◆ **Task requirements**:
Answer these questions from the passage below on reported audit risks by sector:
1. Which sector has the highest average number of risks for both IBEX-35 and CM companies?
2. Which two standards does the passage name, and what does each one cover?
3. According to the table's source line, what was the table based on?

◆ **Excerpted passage**:
--- START ---
We have collected data on the number of risks reported by each audit firm in our sample. The average total number of risks reported for companies on the CM is between three and four while for those on Ibex-35 it is between two and three.

  • Number of risks by sector

We have also analyzed the distribution of risks between different sectors (see Table 5).

Table 5. Number of risk by sector

Sector Ibex-35 CM Total Average
No. Firms No Risks No. Firms No. Risks No. Firms No. Risks Ibex-35 CM
Construction & real estate 5 17 22 52 27 69 3.4 2.4
Consumption & distribution 2 5 6 12 8 17 2.5 2.0
Energy & natural resources 8 32 8 22 16 54 4.0 2.8
Financial 7 37 7 24 14 61 5.3 3.4
Health - 2 4 2 4 2.0
Industry 4 12 26 67 30 79 3.0 2.6
Services 5 14 18 41 23 55 2.8 2.3
Technology, media & telecommunications 4 12 7 22 11 34 3.0 3.1
Total 35 129 96 244 131 373

Source: own elaboration based on the annual report of each company downloaded in CNMV webpage

The financial sector is the one with the highest average number of risks for both IBEX-35 and CM companies. One possible explanation for this is the greater requirements in the new specific financial regulations and the new standards that have entered or will enter, into force in the next few years such as IFRS 15 (revenues) and 16 (leasing). Moreover, information systems are critical in this sector. This sector is followed by construction in IBEX-35 and Technology, Media and Telecommunications in CM.
--- END ---
◆ **Data for analysis**:
--- START ---
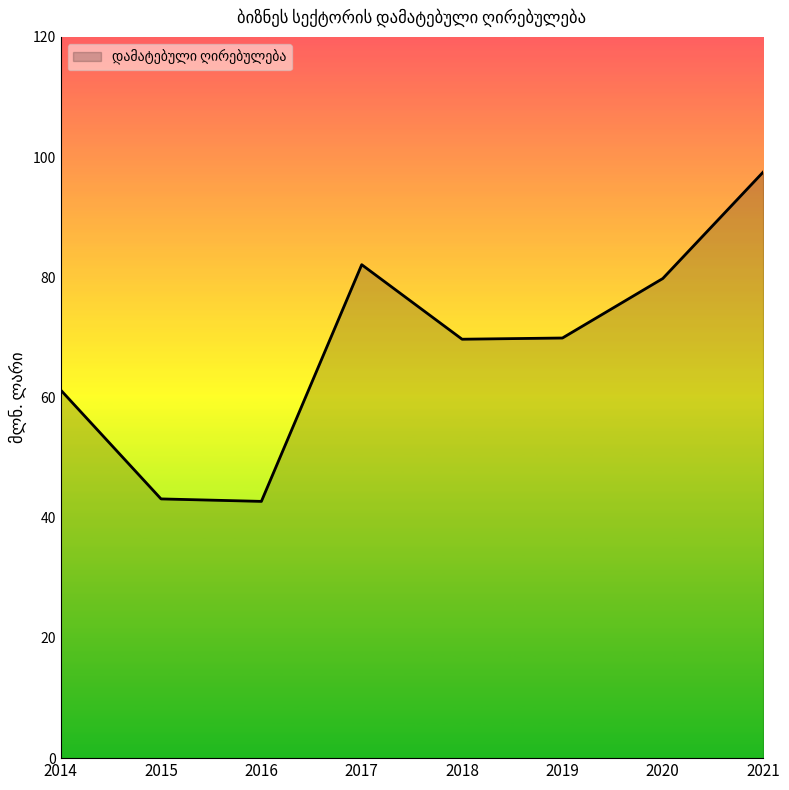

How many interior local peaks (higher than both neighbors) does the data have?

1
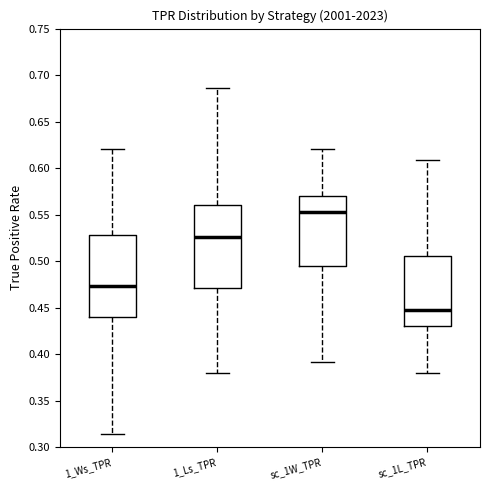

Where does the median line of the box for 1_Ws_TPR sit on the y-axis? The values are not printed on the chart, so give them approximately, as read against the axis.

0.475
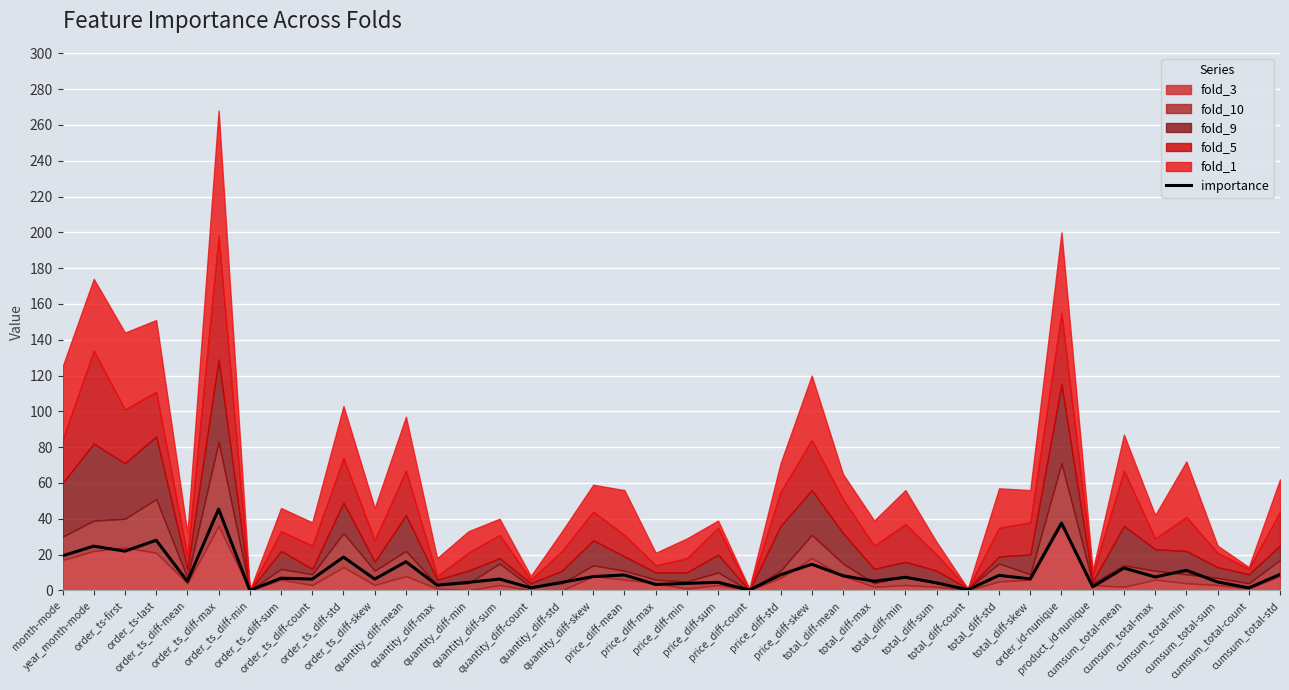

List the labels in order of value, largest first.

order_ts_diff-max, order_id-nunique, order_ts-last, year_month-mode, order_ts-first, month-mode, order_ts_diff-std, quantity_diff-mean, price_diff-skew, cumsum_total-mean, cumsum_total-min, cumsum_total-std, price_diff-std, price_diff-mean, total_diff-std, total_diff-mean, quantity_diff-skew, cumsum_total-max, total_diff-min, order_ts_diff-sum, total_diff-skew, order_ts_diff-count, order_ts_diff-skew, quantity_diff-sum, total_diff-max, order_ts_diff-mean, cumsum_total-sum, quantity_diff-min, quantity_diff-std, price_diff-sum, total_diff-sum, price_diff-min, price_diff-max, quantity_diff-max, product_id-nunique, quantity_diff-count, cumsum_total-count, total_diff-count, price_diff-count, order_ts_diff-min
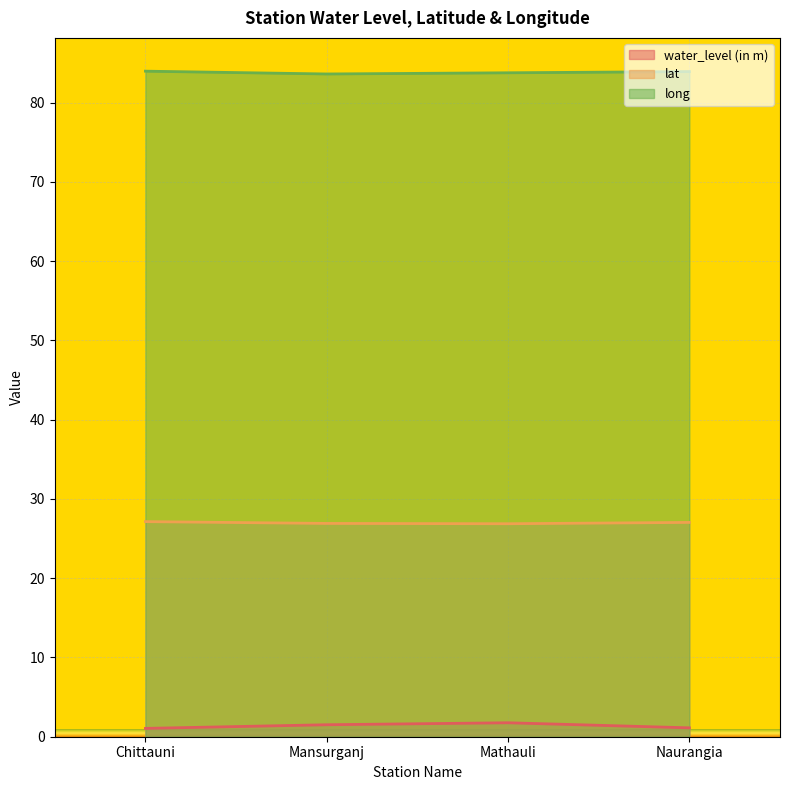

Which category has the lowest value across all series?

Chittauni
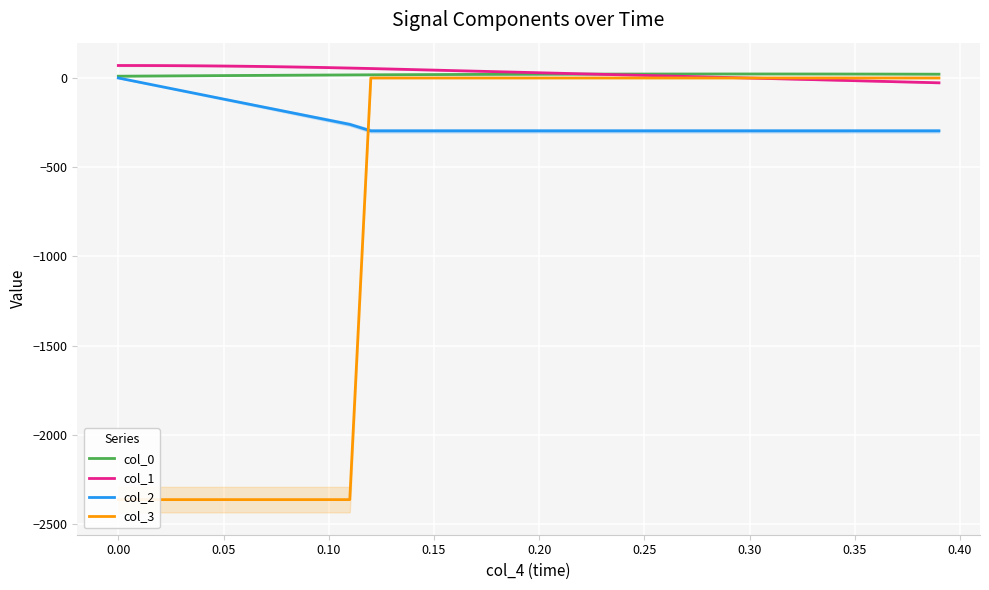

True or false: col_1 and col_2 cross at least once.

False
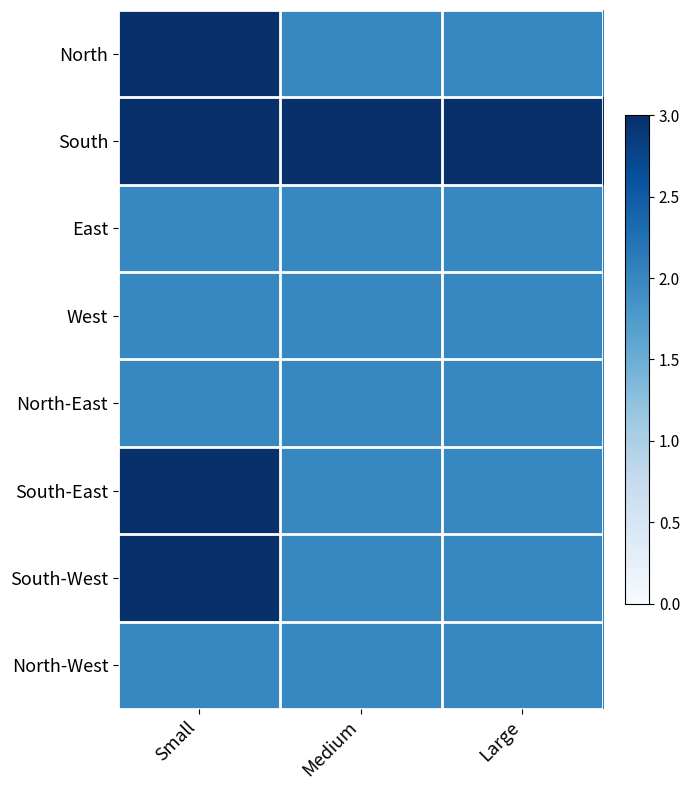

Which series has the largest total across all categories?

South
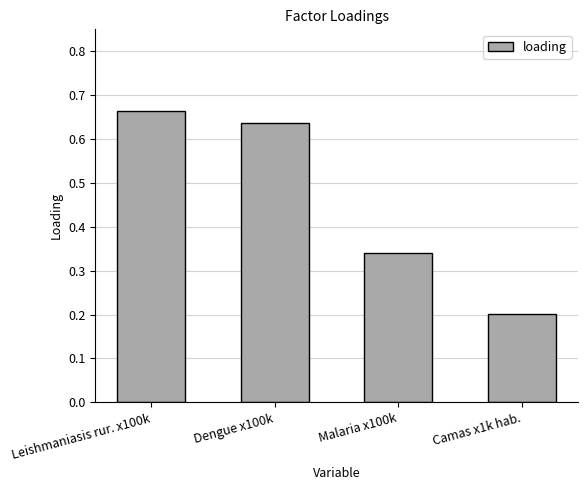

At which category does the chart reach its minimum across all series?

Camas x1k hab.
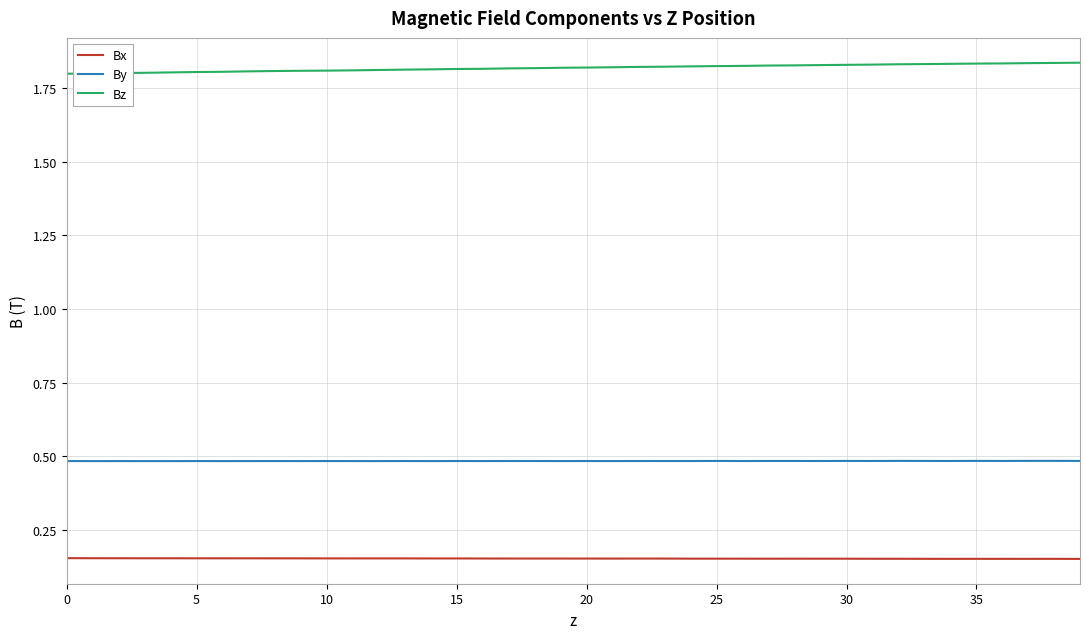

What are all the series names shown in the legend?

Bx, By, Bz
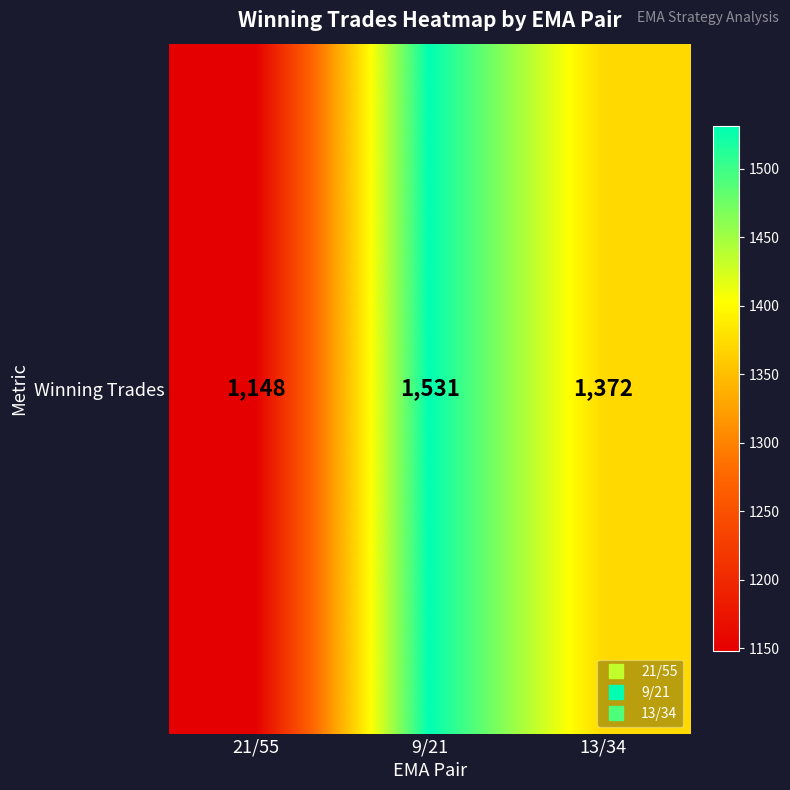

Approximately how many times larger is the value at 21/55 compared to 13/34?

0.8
--- END ---
◆ **Result for this exercise**:
1. The financial sector.
2. IFRS 15, which covers revenues, and IFRS 16, which covers leasing.
3. The annual report of each company, downloaded from the CNMV webpage.